Many corporate charters include a section 102(b)(7) limitation, in part to encourage individuals to be willing to serve as corporate board members and take on the responsibilities of being directors without having to worry that they might be held financially liable for business decisions that did not work out. However, the duty of loyalty is to put the corporation’s interests first, meaning to protect and advance the interests of the corporation, and it may not be eliminated. The same is true about the duty of good faith, which is to act responsibly and exercise due care. That duty may not be eliminated.

LLC law is less mature and the question of whether managers of a limited liability company may (or should) have similar fiduciary duties was unsettled. But the Delaware Chancery Court has now ruled, in the Gatz case, that such duties exist except to the extent that the limited liability company agreement specifically provides otherwise.

Here are the facts in Gatz: Gatz Properties, LLC owned some land on Long Island, New York. Gatz Properties was managed and partly owned by William Gatz. (The court chose to refer to Gatz Properties and Mr. Gatz collectively as “Gatz” because Mr. Gatz controlled Gatz Properties. In this article, we adopt that convention and use the term “Gatz” with like meaning.) Gatz felt that the property could be successfully developed into a high end public golf course. With the participation of Auriga Capital Corporation (which had prior successful experience in developing golf properties) and some other investors, Peconic Bay, LLC was formed and Gatz leased the real estate to Peconic under a 40 year ground lease. Then, with money from the investors and a bank loan, Peconic built the golf course.

Peconic had two classes of ownership, Class A and Class B. Initially, Gatz held a bit over 85 percent of the Class A and a little under 40 percent of the Class B. Investors held the remaining Class A and Class B interests. Understandably, Class B had certain approval rights.

According to the court, the evidence showed that the parties never intended to manage the golf course themselves and as part of the overall plan the course was subleased by Peconic to American Golf Corporation under a 35-year sublease, commencing September 20, 1999. However, the sublease gave American Golf an early termination right after ten years.

The golf course was designed by Robert Trent Jones, Jr., a famous golf course architect, and the parties had high hopes for the success of the venture. However, American Golf was never able to operate the course at a profit and after a few years began to let the course fall into disrepair. Gatz knew by 2005 that American Golf would exercise the early termination right, yet did nothing to plan for American Golf’s exit. Instead, Gatz decided to offer Peconic for sale, but without engaging a broker to market Peconic or the golf course to other golf course owners or managers. In fact, Gatz eventually held an auction at which the only bidder was Gatz, which purchased Peconic for what the court characterized as only a nominal value over Peconic’s debt. Peconic was then merged into Gatz Properties, LLC, which proceeded to manage the course following the merger.

The investors brought suit, alleging that Gatz had breached fiduciary duties to the investors and also breached the Peconic limited liability company agreement, by engaging in a course of conduct motivated to oust the investors in order for Gatz to realize the upside in value in Peconic’s long-term ground lease and the golf course.

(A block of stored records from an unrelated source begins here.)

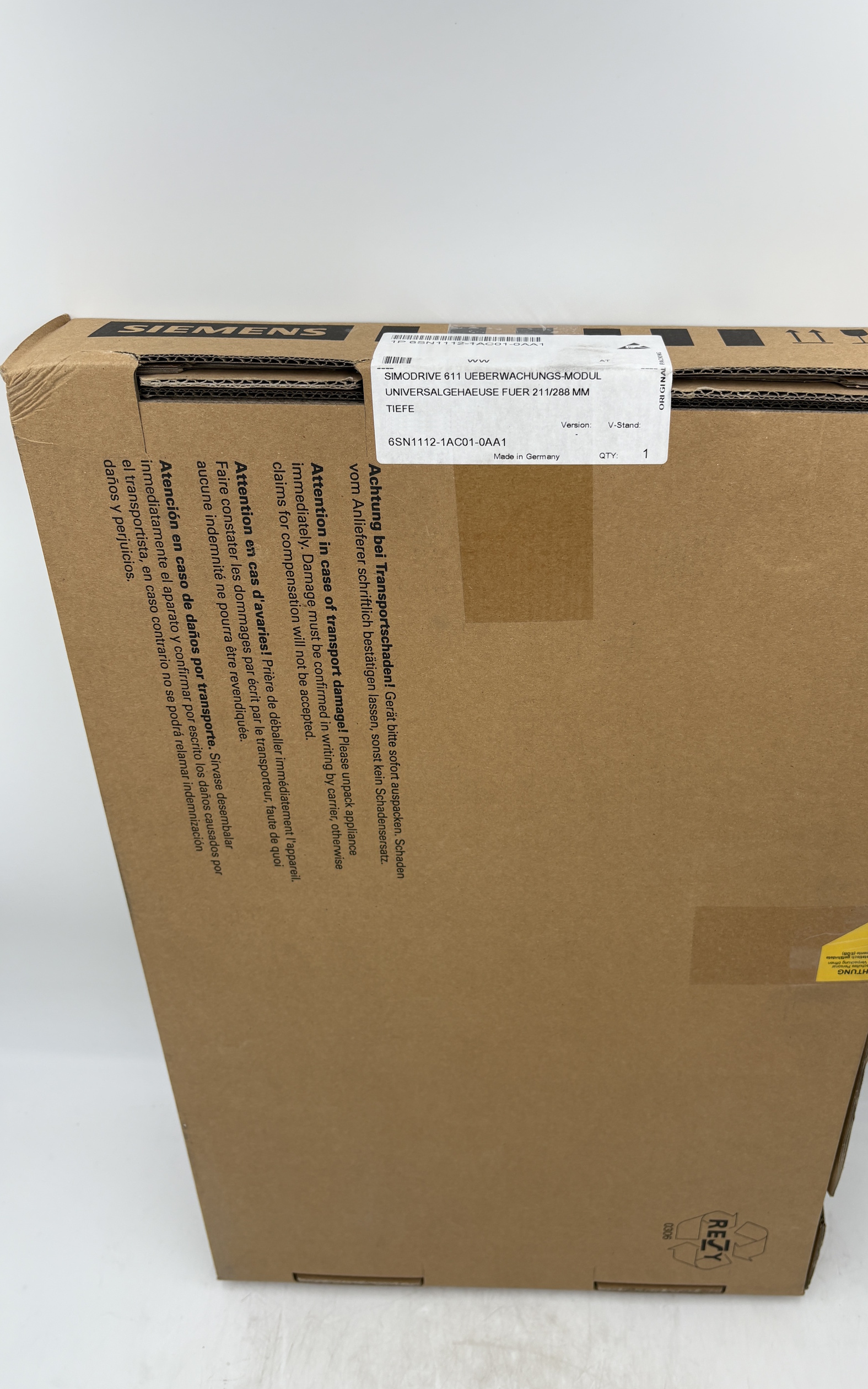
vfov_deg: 66.5
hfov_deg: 44.3
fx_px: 1060
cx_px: 516
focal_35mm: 28
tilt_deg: -41.9
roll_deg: -0.2
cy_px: 699
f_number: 1.6
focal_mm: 5.96
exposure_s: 1/388
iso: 50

Gatz’s failure to take any steps to evaluate strategic options for Peconic, as well as his discouragement of a potential third-party purchaser, were specifically complained of in the suit.

Gatz was the sole manager under the Peconic LLC agreement. In addition, Gatz Properties always held control of the Class A interests and, through purchases from some investors, had acquired enough additional Class B interests giving it a majority of that class as well. Consequently, by the time of the auction Gatz controlled Peconic and held sufficient voting power to approve the sale and merger to Gatz Properties. Gatz argued that his actions were not subject to any fiduciary duty analysis because the LLC agreement displaced any role for the use of equitable principles in constraining the manager.

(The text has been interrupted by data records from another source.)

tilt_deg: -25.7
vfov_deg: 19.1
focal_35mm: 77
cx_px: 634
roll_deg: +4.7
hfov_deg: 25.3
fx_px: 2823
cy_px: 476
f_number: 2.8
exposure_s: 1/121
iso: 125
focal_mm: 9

The Chancery Court decided to the contrary. It found that the Delaware LLC Act starts with the principle that managers of limited liability companies owe enforceable fiduciary duties. The court recognized that in 2004 the Delaware LLC Act had been amended to permit an LLC agreement to expand, restrict or eliminate fiduciary duties, but that the LLC agreement cannot eliminate the implied covenant of good faith and fair dealing. The court also recognized that where a contract expressly permits the actions in question, there ordinarily cannot be a breach of a covenant of good faith or fair dealing.  But, said the court, the Peconic LLC agreement did not contain any provisions stating that the only duties owed by the manager to Peconic and its investors were those set forth in the LLC agreement. Therefore, the LLC agreement did not limit the manager’s fiduciary duties and the traditional fiduciary duties of loyalty and care applied to Gatz.

Peconic’s LLC agreement did contain a provision which Gatz tried to invoke as expressly authorizing the sale and merger. Section 15 of the agreement required that agreements with affiliates had to be no less favorable than an arm’s-length agreement with an unaffiliated third party or approved by two-thirds of the disinterested ownership interests. But the court noted that an inquiry into the fairness of the Gatz-Peconic transaction must include a review of the process leading to the self-dealing, holding that an implicit requirement in such a standard is that an effort be made to determine the price at which a transaction with a third party could be achieved. In other words, Gatz had to show that he had performed a responsible examination of what a third-party buyer would have paid for Peconic before he could claim that his self-dealing was fair to Peconic. This he could not show, because he had never made any serious effort to find out what a third-party buyer would pay.

Gatz also tried to invoke an exculpatory provision in section 16 of the Peconic LLC agreement, which stated that the manager could not be liable for any loss or damage incurred by reason of any act or omission by such person on behalf of Peconic in good faith and in a manner reasonably believed to be within the scope of authority conferred on such person by the agreement, unless it constituted gross negligence, willful misconduct or willful misrepresentation. But this, said the court, only insulated action taken in accordance with the other stand-alone provisions of the LLC agreement. His failure to make any effort to find out what the course was worth was a breach of duty that occurred because he failed to act in good faith. Such a breach could not be exculpated by section 16.

In sum, the court found that Gatz pursued a bad faith course of conduct to enrich himself. He failed to act loyally to protect Peconic when it was clear that American Golf would terminate, doing nothing to plan for that eventuality even though he had a duty to try to protect the interests of Peconic. Because he wanted to eliminate the investors, he wanted the business to do poorly so that its value would deteriorate and he could acquire Peconic cheaply. So he chose not to respond to the inquiries of a third-party interested in the course and then made a purchase offer which all but one of the investors rejected. So he put Peconic up for auction and sold Peconic to himself through a process the court called bad faith and grossly negligent.

Finally, it is worth noting that the court was so put out with the manner in which Gatz’ side of the case was handled that it assessed Gatz with one-half of the plaintiff-investors’ legal costs, an extraordinary action. The court justified this by saying that it was clear that the strategy of Gatz and his lawyers was to exhaust the opponents with expensive unnecessary litigation antics and hope they would settle cheaply as a result. That was not acceptable. Said the judge: “In cases of serious loyalty breaches, such as here, equity demands that the remedy take the reality of litigation costs into account as part of the overall remedy, lest the plaintiffs be left with a merely symbolic remedy.” Something to remember.